Task brief: Copy the records below word for word, from the very start through the line that contains "genus: Sympetrum". Include that final line and stop there.
^^^^^^^^
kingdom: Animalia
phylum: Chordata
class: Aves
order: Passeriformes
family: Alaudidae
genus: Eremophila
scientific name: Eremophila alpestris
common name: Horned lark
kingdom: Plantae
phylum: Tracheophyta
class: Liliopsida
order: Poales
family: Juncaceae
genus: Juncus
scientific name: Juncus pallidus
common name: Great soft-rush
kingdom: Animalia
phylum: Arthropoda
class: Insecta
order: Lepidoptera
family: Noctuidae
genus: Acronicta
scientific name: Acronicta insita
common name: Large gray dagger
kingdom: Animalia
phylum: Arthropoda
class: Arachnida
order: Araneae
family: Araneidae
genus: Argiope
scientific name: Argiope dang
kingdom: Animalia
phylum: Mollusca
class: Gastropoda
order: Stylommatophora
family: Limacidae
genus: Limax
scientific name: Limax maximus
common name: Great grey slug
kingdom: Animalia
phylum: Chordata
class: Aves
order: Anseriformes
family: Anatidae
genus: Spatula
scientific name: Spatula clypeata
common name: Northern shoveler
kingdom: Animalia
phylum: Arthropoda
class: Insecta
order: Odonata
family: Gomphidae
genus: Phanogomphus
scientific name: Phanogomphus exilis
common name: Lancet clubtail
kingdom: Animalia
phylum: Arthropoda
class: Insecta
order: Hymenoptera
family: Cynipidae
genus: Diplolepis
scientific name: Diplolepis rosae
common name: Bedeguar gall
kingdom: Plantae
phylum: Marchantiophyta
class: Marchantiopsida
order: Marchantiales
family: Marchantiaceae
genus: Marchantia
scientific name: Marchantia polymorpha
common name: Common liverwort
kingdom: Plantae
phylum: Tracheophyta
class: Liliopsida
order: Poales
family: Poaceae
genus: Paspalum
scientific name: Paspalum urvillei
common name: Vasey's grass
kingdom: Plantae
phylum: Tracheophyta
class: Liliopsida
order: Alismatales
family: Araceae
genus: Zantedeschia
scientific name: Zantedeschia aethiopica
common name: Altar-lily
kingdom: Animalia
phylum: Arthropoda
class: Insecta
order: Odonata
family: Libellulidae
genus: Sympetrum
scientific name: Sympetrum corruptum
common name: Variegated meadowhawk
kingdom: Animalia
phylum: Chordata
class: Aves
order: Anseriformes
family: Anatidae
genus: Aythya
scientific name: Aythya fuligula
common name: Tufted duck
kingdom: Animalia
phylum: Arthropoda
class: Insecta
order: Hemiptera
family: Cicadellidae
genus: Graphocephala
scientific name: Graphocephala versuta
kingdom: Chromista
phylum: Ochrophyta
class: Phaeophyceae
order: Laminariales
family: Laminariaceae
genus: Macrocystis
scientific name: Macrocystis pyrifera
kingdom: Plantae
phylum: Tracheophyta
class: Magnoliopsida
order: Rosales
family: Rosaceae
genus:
^^^^^^^^
Solution for this task:
kingdom: Animalia
phylum: Chordata
class: Aves
order: Passeriformes
family: Alaudidae
genus: Eremophila
scientific name: Eremophila alpestris
common name: Horned lark
kingdom: Plantae
phylum: Tracheophyta
class: Liliopsida
order: Poales
family: Juncaceae
genus: Juncus
scientific name: Juncus pallidus
common name: Great soft-rush
kingdom: Animalia
phylum: Arthropoda
class: Insecta
order: Lepidoptera
family: Noctuidae
genus: Acronicta
scientific name: Acronicta insita
common name: Large gray dagger
kingdom: Animalia
phylum: Arthropoda
class: Arachnida
order: Araneae
family: Araneidae
genus: Argiope
scientific name: Argiope dang
kingdom: Animalia
phylum: Mollusca
class: Gastropoda
order: Stylommatophora
family: Limacidae
genus: Limax
scientific name: Limax maximus
common name: Great grey slug
kingdom: Animalia
phylum: Chordata
class: Aves
order: Anseriformes
family: Anatidae
genus: Spatula
scientific name: Spatula clypeata
common name: Northern shoveler
kingdom: Animalia
phylum: Arthropoda
class: Insecta
order: Odonata
family: Gomphidae
genus: Phanogomphus
scientific name: Phanogomphus exilis
common name: Lancet clubtail
kingdom: Animalia
phylum: Arthropoda
class: Insecta
order: Hymenoptera
family: Cynipidae
genus: Diplolepis
scientific name: Diplolepis rosae
common name: Bedeguar gall
kingdom: Plantae
phylum: Marchantiophyta
class: Marchantiopsida
order: Marchantiales
family: Marchantiaceae
genus: Marchantia
scientific name: Marchantia polymorpha
common name: Common liverwort
kingdom: Plantae
phylum: Tracheophyta
class: Liliopsida
order: Poales
family: Poaceae
genus: Paspalum
scientific name: Paspalum urvillei
common name: Vasey's grass
kingdom: Plantae
phylum: Tracheophyta
class: Liliopsida
order: Alismatales
family: Araceae
genus: Zantedeschia
scientific name: Zantedeschia aethiopica
common name: Altar-lily
kingdom: Animalia
phylum: Arthropoda
class: Insecta
order: Odonata
family: Libellulidae
genus: Sympetrum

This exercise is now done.